Aslında, Türkiye Hazinesi şu an 2009'un ilk tahmin olan %47.3'ten
GSYİH'nın %49 civarına yükselmesini bekliyor, bu da paylaştığımız bir
görüş. İleriye baktığımızda GSYİH'ya göre borcun önceki tahmin %49'a
karşı %47'de istikrara girdiğini görmek şaşırtıcı olmayacak..
Bu da büyük oranda hükümetin mali politikayı uygulayıp 2011 ve 2012'de
cari fazla elde edeceği varsayımına dayanıyor.
Sonuç olarak son aylarda mali pozisyondaki iyileşme bizi
cesaretlendirdi ve hükümetin gelecek aylarda Mali Kural'a ilişkin
tasarıyı geçireceğine yönelik yapıcı görüşümüzü sürdürüyoruz.
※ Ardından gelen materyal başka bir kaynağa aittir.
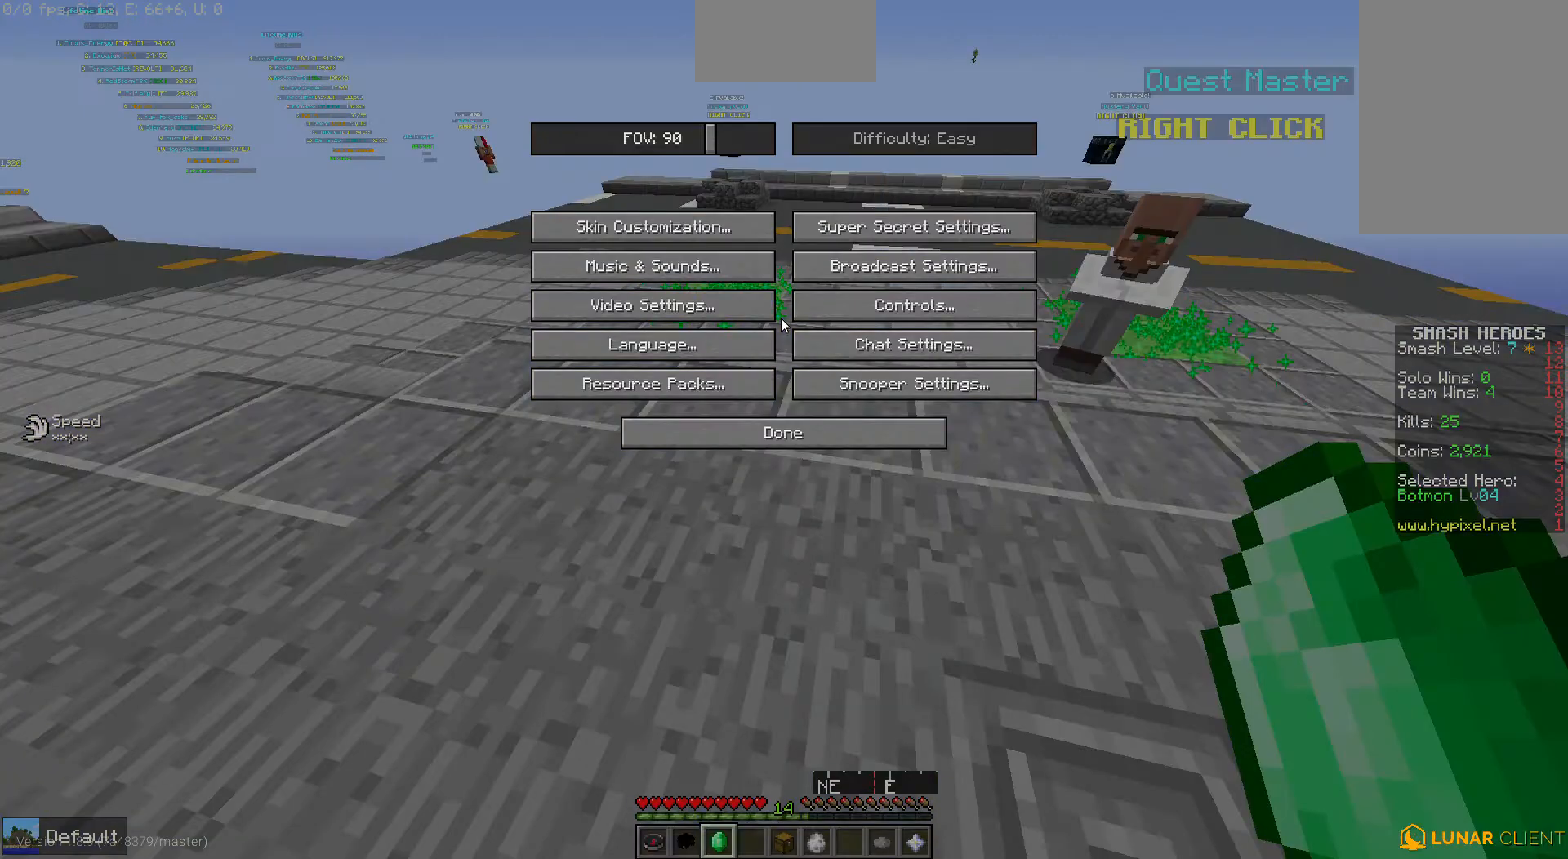
Gameplay with keyboard and mouse; each line is a JSON object with the keys and mouse buttons held at the frame after it. "events" lists presses ("down") and releases ("up") of "down", "left", "right", "space", "up", "mouse_left" and "mouse_right" between this image and that frame as [ms after this image, input, new state], when the widget could be followed in between. "mouse_left", "mouse_right" = the "left", "right" buttons of the "mouse" list. No other keys are recorded. Fast repeated clicks can show as one long hold. Mouse movement is not recorded.
{"keys": [], "mouse": [], "events": []}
Eğer mevcut politika tutumu sürdürülür ve hükümet mali hesaplardaki
bozulmayı genel seçimler öncesi minimize etmeyi başarırsa, borç
dinamiklerinin iyileşmesini ve Türkiye'nin notunun 2011'de daha fazla
yukarı yönlü revizyonlar görebileceğini bekliyoruz..
--------------------------------------------------------------------------------------------------------------------
Barclays: Türkiye 2010'da %5 civarı büyüyecektir
Barclays yayınladığı raporunda Türkiye'ye ilişkin GSYİH tahminine yer
verdi...
Ayrıntılar şöyle:
Güçlü ihracat ve tüketici kreidlerinde artışa bağlı olarak Türkiye'nin
4Ç GSYİH'nın yıllık bazda güçlü bir %4 ya da daha yukarıda bir artış
göstermesini bekliyoruz...
Bu, GSYİH büyümesinin pozitife döndüğü ilk çeyrek olacak.
Türkiye 2010'da %5 civarı büyüyecektir..
--------------------------------------------------------------------------------------------------------------------
Deutsche Bank: Türkiye için yabancı yatırımcı talebi yok
Deutsche Bank yayınladığı raporunda Türkiye'yi değerlendirdi...
Ayrıntılar şöyle:
Neden Türkiye için yabancı yatırımcı talebi yok? Son veriler
gösteriyor ki yerleşik olmayanlar 20.4 milyar dolar civarı lira cinsi
devet tahviline sahipler bu da 2009'un sonundan beri 100 milyon
dolarlık artışa işaret ediyor. Piyasa yüzdesi olarak %10'un
aşağısında, Ocak 2005'ten beri en düşük seviye; yerleşik olmayanlar
2007 ortalarında piyasanın %20'sine sahipti..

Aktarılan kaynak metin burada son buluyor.